Now as an athlete myself (though not state champion material), it’s not that I have any issue with the celebration of our athletes. In fact, I think it’s really great that we were able to bring the community together to rally over the victories that our school teams experienced as a result of their hard work and dedication. But what does it say that we simply glazed over the accomplishments of the Quizbowl team and our student musicians?

To me it says that our movement to improve community involvement and mutual celebration is mostly restricted to athletics. For the most part, I think the Robotics team was recognized because they are going to the World Championships, but being that there is no national championship for robotics, and that there is no international championship for Quizbowl, it seems to me like the levels of achievement are relatively on par between these two extracurricular activities which compete in “intellectual pursuits.” I imagine that if the Quizbowl team had been able to go to an international competition, we too would have been recognized in the same way, but we can’t, and so we weren’t.

I think the main issue is that there is an inequality when it comes to how we value various aspects of our school and community. The soccer team’s accomplishments are incredibly commendable, and Sam Ellis is a really hard working athlete. The robotics team definitely deserves the recognition it got. However, I think that the student musicians deserve the same level of recognition. I think the Quizbowl deserves the same level of recognition. I think that the school magazine staff should be recognized for the national awards they win. They at least get a post on the school website when they come back from their National Scholastic Press Association conferences with a trophy or two.

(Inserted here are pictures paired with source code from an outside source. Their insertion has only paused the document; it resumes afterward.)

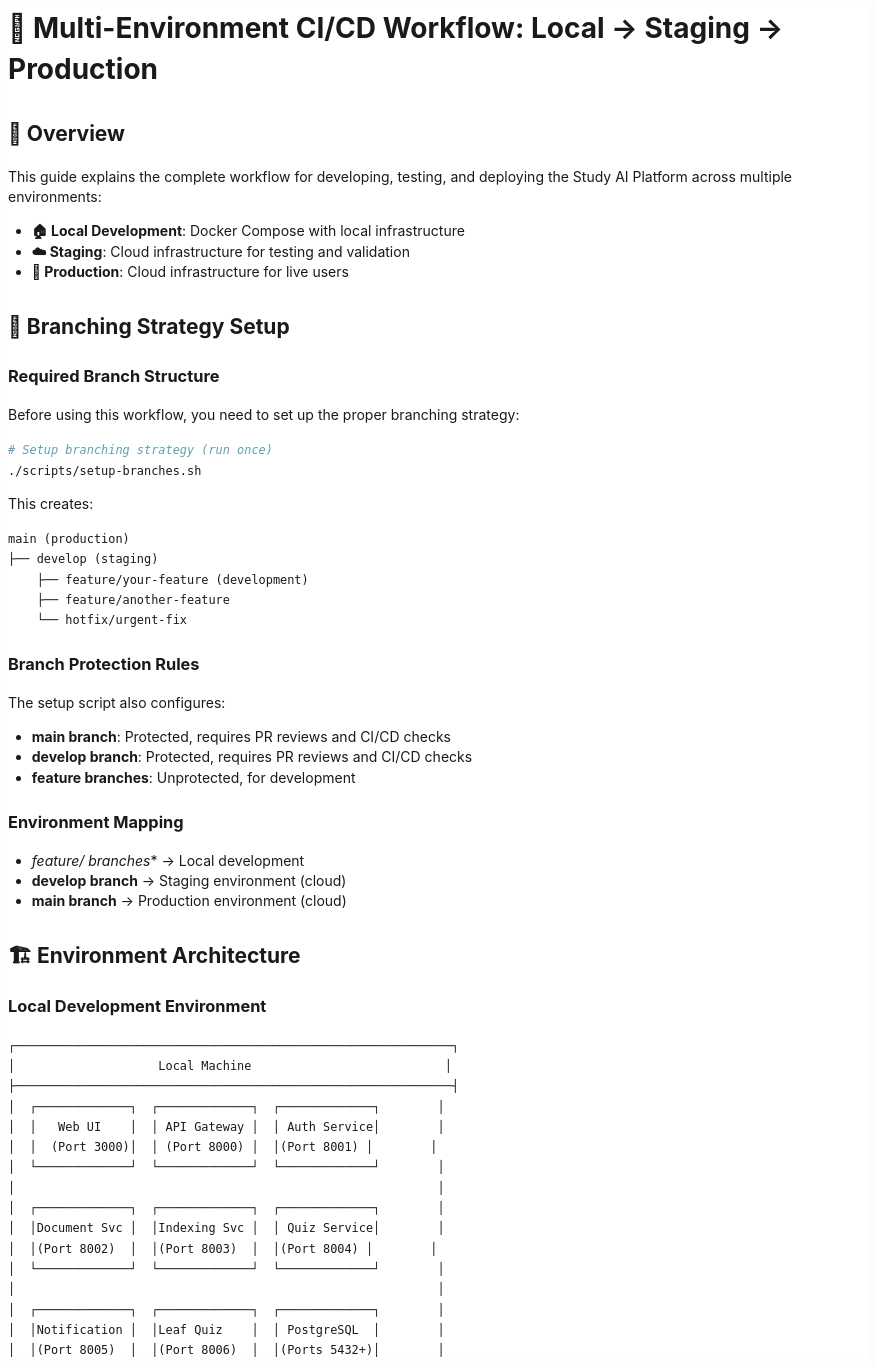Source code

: # 🚀 Multi-Environment CI/CD Workflow: Local → Staging → Production

## 🎯 **Overview**

This guide explains the complete workflow for developing, testing, and deploying the Study AI Platform across multiple environments:

- **🏠 Local Development**: Docker Compose with local infrastructure
- **☁️ Staging**: Cloud infrastructure for testing and validation
- **🚀 Production**: Cloud infrastructure for live users

## 🌿 **Branching Strategy Setup**

### **Required Branch Structure**
Before using this workflow, you need to set up the proper branching strategy:

```bash
# Setup branching strategy (run once)
./scripts/setup-branches.sh
```

This creates:
```
main (production)
├── develop (staging)
    ├── feature/your-feature (development)
    ├── feature/another-feature
    └── hotfix/urgent-fix
```

### **Branch Protection Rules**
The setup script also configures:
- **main branch**: Protected, requires PR reviews and CI/CD checks
- **develop branch**: Protected, requires PR reviews and CI/CD checks
- **feature branches**: Unprotected, for development

### **Environment Mapping**
- **feature/* branches** → Local development
- **develop branch** → Staging environment (cloud)
- **main branch** → Production environment (cloud)

## 🏗️ **Environment Architecture**

### **Local Development Environment**
```
┌─────────────────────────────────────────────────────────────┐
│                    Local Machine                           │
├─────────────────────────────────────────────────────────────┤
│  ┌─────────────┐  ┌─────────────┐  ┌─────────────┐        │
│  │   Web UI    │  │ API Gateway │  │ Auth Service│        │
│  │  (Port 3000)│  │ (Port 8000) │  │(Port 8001) │        │
│  └─────────────┘  └─────────────┘  └─────────────┘        │
│                                                           │
│  ┌─────────────┐  ┌─────────────┐  ┌─────────────┐        │
│  │Document Svc │  │Indexing Svc │  │ Quiz Service│        │
│  │(Port 8002)  │  │(Port 8003)  │  │(Port 8004) │        │
│  └─────────────┘  └─────────────┘  └─────────────┘        │
│                                                           │
│  ┌─────────────┐  ┌─────────────┐  ┌─────────────┐        │
│  │Notification │  │Leaf Quiz    │  │ PostgreSQL  │        │
│  │(Port 8005)  │  │(Port 8006)  │  │(Ports 5432+)│        │
```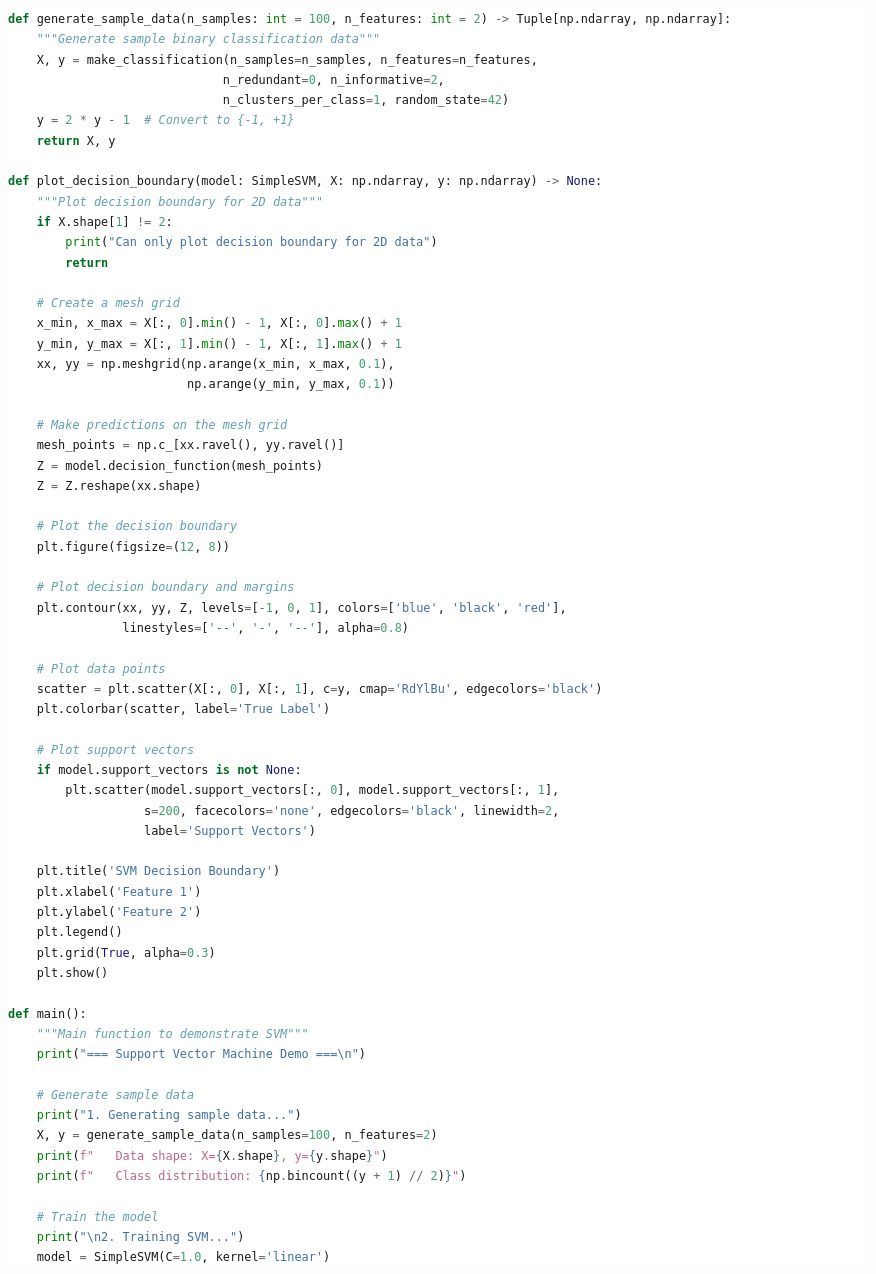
 ```python
def generate_sample_data(n_samples: int = 100, n_features: int = 2) -> Tuple[np.ndarray, np.ndarray]:
    """Generate sample binary classification data"""
    X, y = make_classification(n_samples=n_samples, n_features=n_features, 
                              n_redundant=0, n_informative=2, 
                              n_clusters_per_class=1, random_state=42)
    y = 2 * y - 1  # Convert to {-1, +1}
    return X, y

def plot_decision_boundary(model: SimpleSVM, X: np.ndarray, y: np.ndarray) -> None:
    """Plot decision boundary for 2D data"""
    if X.shape[1] != 2:
        print("Can only plot decision boundary for 2D data")
        return
    
    # Create a mesh grid
    x_min, x_max = X[:, 0].min() - 1, X[:, 0].max() + 1
    y_min, y_max = X[:, 1].min() - 1, X[:, 1].max() + 1
    xx, yy = np.meshgrid(np.arange(x_min, x_max, 0.1),
                         np.arange(y_min, y_max, 0.1))
    
    # Make predictions on the mesh grid
    mesh_points = np.c_[xx.ravel(), yy.ravel()]
    Z = model.decision_function(mesh_points)
    Z = Z.reshape(xx.shape)
    
    # Plot the decision boundary
    plt.figure(figsize=(12, 8))
    
    # Plot decision boundary and margins
    plt.contour(xx, yy, Z, levels=[-1, 0, 1], colors=['blue', 'black', 'red'], 
                linestyles=['--', '-', '--'], alpha=0.8)
    
    # Plot data points
    scatter = plt.scatter(X[:, 0], X[:, 1], c=y, cmap='RdYlBu', edgecolors='black')
    plt.colorbar(scatter, label='True Label')
    
    # Plot support vectors
    if model.support_vectors is not None:
        plt.scatter(model.support_vectors[:, 0], model.support_vectors[:, 1], 
                   s=200, facecolors='none', edgecolors='black', linewidth=2, 
                   label='Support Vectors')
    
    plt.title('SVM Decision Boundary')
    plt.xlabel('Feature 1')
    plt.ylabel('Feature 2')
    plt.legend()
    plt.grid(True, alpha=0.3)
    plt.show()

def main():
    """Main function to demonstrate SVM"""
    print("=== Support Vector Machine Demo ===\n")
    
    # Generate sample data
    print("1. Generating sample data...")
    X, y = generate_sample_data(n_samples=100, n_features=2)
    print(f"   Data shape: X={X.shape}, y={y.shape}")
    print(f"   Class distribution: {np.bincount((y + 1) // 2)}")
    
    # Train the model
    print("\n2. Training SVM...")
    model = SimpleSVM(C=1.0, kernel='linear')
```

It’s not that the administration is incapable of recognizing these students publicly by name in front of the community. We don’t keep the rosters for these things confidential, our students don’t go to the All-State chorus anonymously. It’s a choice that the administration, the PTSO, and the community are making- and to me it’s a problem. I never had an issue with not being recognized before- after all, we had won so much before, even gone to nationals in middle school, that victories throughout the school year seemed trivial. But now I’m noticing a solid disparity in the way that we recognize students for their accomplishments.

A couple of friends of mine were discussing in class the other day how they felt that it was important that the school really focus their attention around sports. They thought that if the school rallied around the teams, they would get more money from ticket sales, we would be able to hire more and/or better coaching staff, as well as purchase better equipment, and eventually, this would lead to many, many more state championships.

In my opinion, I think if we fail to recognize the successes of our community in both intellectual and artistic pursuits, then we are failing as a community. We’re telling our kids that their hard work- mastering a musical piece, crafting the next sculpture that could one day end up in a museum, even slowly memorizing the encyclopedia- will always be valued less to the entire community than the kid next to them who was born with the right set of genes to be a talented athlete. I don’t think that our athletes don’t work hard to get where they are, but everyone else works hard too, and we’re failing to recognize them.

The issue extends beyond just the way that we make our students feel about the recognition of their accomplishments. When we specifically make our large public recognitions about athletics, we are reinforcing the same policies that divert funding from our academics and arts programs in favor of our athletics programs. Additionally, it reinforces the social attitude that the jocks are the “cool” kids.

We can’t let this happen Decatur. We can’t tell our kids that they’re less important than their peers. We must take a holistic approach to community celebration.